▶ **Stored data entries**:
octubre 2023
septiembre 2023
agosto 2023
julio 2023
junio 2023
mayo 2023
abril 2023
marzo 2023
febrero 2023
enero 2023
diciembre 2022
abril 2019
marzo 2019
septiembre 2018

▶ **About this exercise**: Each record above is to be reproduced word for word.

▶ **Response to this task**:
octubre 2023
septiembre 2023
agosto 2023
julio 2023
junio 2023
mayo 2023
abril 2023
marzo 2023
febrero 2023
enero 2023
diciembre 2022
abril 2019
marzo 2019
septiembre 2018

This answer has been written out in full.